Aux États-Unis, une tradition parallèle s’établit, toujours vivace aujourd’hui. Les traits caractéristiques d’une littérature de genre et de grande diffusion, populaire, stéréotypée, délégitimée, y sont rapidement plus visibles, et ce dès la série de romans consacrés par L. Frank Baum au pays d’Oz, écrite à partir de 1900 à un rythme élevé, "industriel". De nombreuses publications à faible coût (dime novels puis pulps) accueillent les récits de l’imaginaire, et une de leurs cibles privilégiées est le jeune lecteur, garçon ou fille selon les genres.

 

La fantasy se diffuse également auprès des plus jeunes en empruntant les vecteurs médiatiques à succès : les comics par exemple ont largement puisé dans l’héroïsme chevaleresque, maintenu au Moyen Âge dans Prince Vaillant d’Harold Foster (à partir de 1937) ou réinvesti dans le mythe contemporain des super-héros. Dès la fin des années 1970 et des années 1980, c’est le jeu qui connaît un fort développement, qu’il s’agisse des jeux de rôle sur table comme Donjons et Dragons ou des livres-jeux, les "livres dont vous êtes le héros", qui reprennent les codes du genre pour les besoins de leur structure d’embranchements. La pénétration de la fantasy auprès d’un grand public jeune et populaire va alors de pair avec une certaine dévalorisation.

Histoires comme ça pour les petits, écrit et illustré par Rudyard Kipling (1903) Bibliothèque nationale de France

Petits animaux et jeunes magiciens

À l’exception peut-être de L’Histoire sans fin (1979), de l’Allemand Michael Ende, où l’ailleurs merveilleux prend la forme d’un livre, la fantasy pour la jeunesse des décennies 1960 à 1980 connaît une éclipse relative. À côté d’œuvres singulières comme celle de Roald Dahl, dont l’humour et la cruauté firent scandale en leur temps (Charlie et la chocolaterie, 1964), on y voit pourtant se mettre en place de grands sous-genres et des structures narratives qui irriguent toujours la riche production contemporaine. De jeunes magiciens font déjà leur entrée aux écoles de sorcellerie dans Amandine Malabul, la sorcière maladroite de Jill Murphy (1974) ou dans L’Île du crâne d’Anthony Horowitz (1988), tandis que Diana Wynne-Jones inaugure la série des aventures du mage Chrestomanci avec Ma sœur est une sorcière, en 1977.
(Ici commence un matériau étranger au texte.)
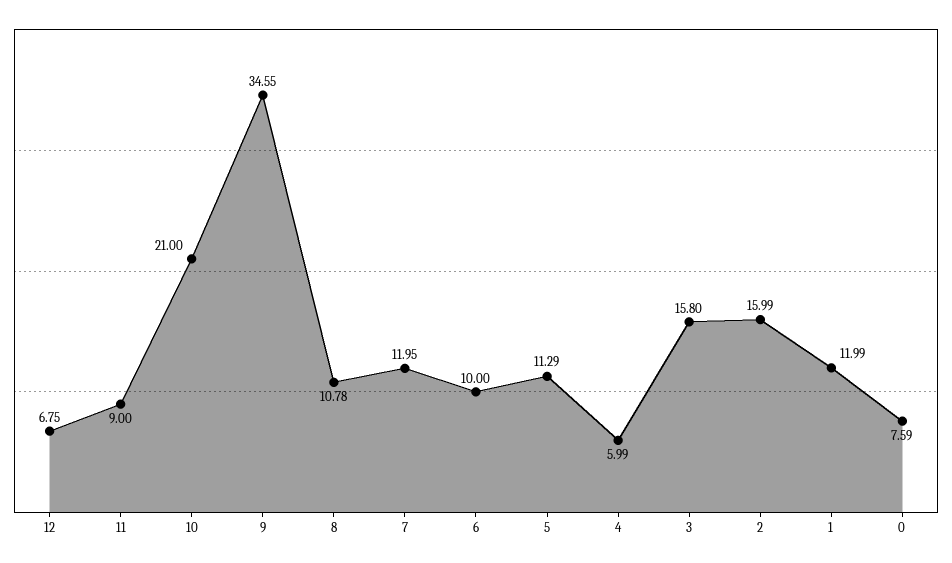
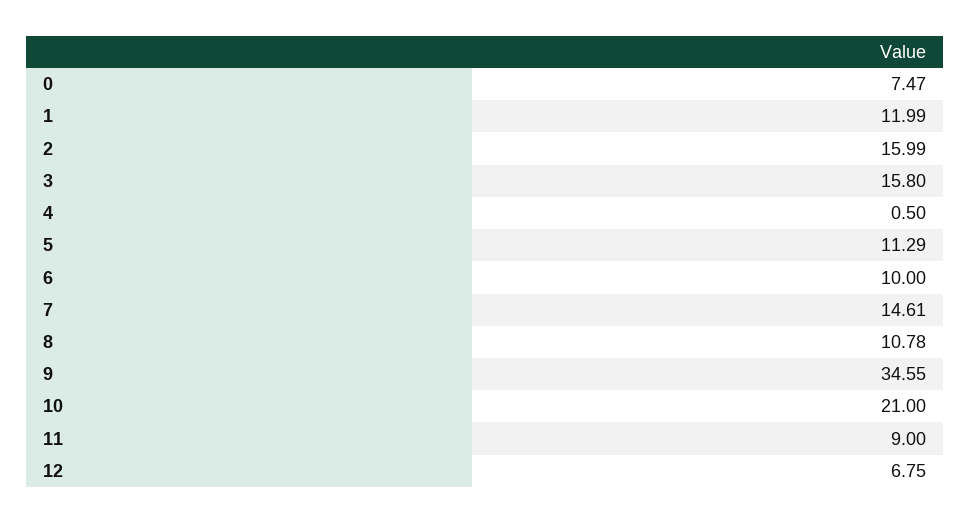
  {
    "12": 6.75,
    "11": 9,
    "10": 21,
    "9": 34.55,
    "8": 10.78,
-   "7": 11.95,
+   "7": 14.61,
    "6": 10,
    "5": 11.29,
-   "4": 5.99,
+   "4": 0.5,
    "3": 15.8,
    "2": 15.99,
    "1": 11.99,
-   "0": 7.59
+   "0": 7.47
  }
Ma sœur est une sorcière, Les Mondes de Chrestomanci,
de Diana Wynne Jones, couverture illustrée par Marcelino Truong (2007) Éditions Gallimard Jeunesse, 2007

La fantasy animalière – qui met en scène des sociétés animales, se comportant comme des humains mais conservant un cadre naturel ou des attitudes propres aux espèces concernées – demeure un sous-genre dynamique, avec Les Garennes de Watership Down de Richard Adams (1972) et son complexe worldbuilding à hauteur de lapins, puis les nombreux volumes consacrés par Brian Jacques aux animaux (souris, blaireaux) peuplant l’abbaye médiévalisante de Rougemuraille (à partir de 1986). Cette inspiration est revenue en force depuis le début des années 2000 avec les œuvres de Kathryn Lasky (les chouettes et hiboux des Gardiens de Ga’Hoole, à partir de 2003, adapté au cinéma en 2010) ou du collectif Erin Hunter (à commencer par les chats de La Guerre des clans, à partir de 2003 également).

 

Au tournant du XXIe siècle, le "phénomène Harry Potter" va bouleverser le domaine, entraînant une reconfiguration massive du marché éditorial dans son ensemble. Celui-ci est rééquilibré en faveur d’un secteur jeunesse en constante expansion : créations de collection toujours plus nombreuses, rayonnages toujours plus grands dans les librairies et bibliothèques, parts de marché impressionnantes. Avec le succès du Seigneur des Anneaux de Peter Jackson, ces mêmes années, et la généralisation de l’Internet haut débit qui fait entrer l’énorme marché des jeux dans une ère nouvelle, la fantasy pour la jeunesse trouve brusquement à s’étendre très au-delà de ses limites traditionnelles, et y gagne une nouvelle considération.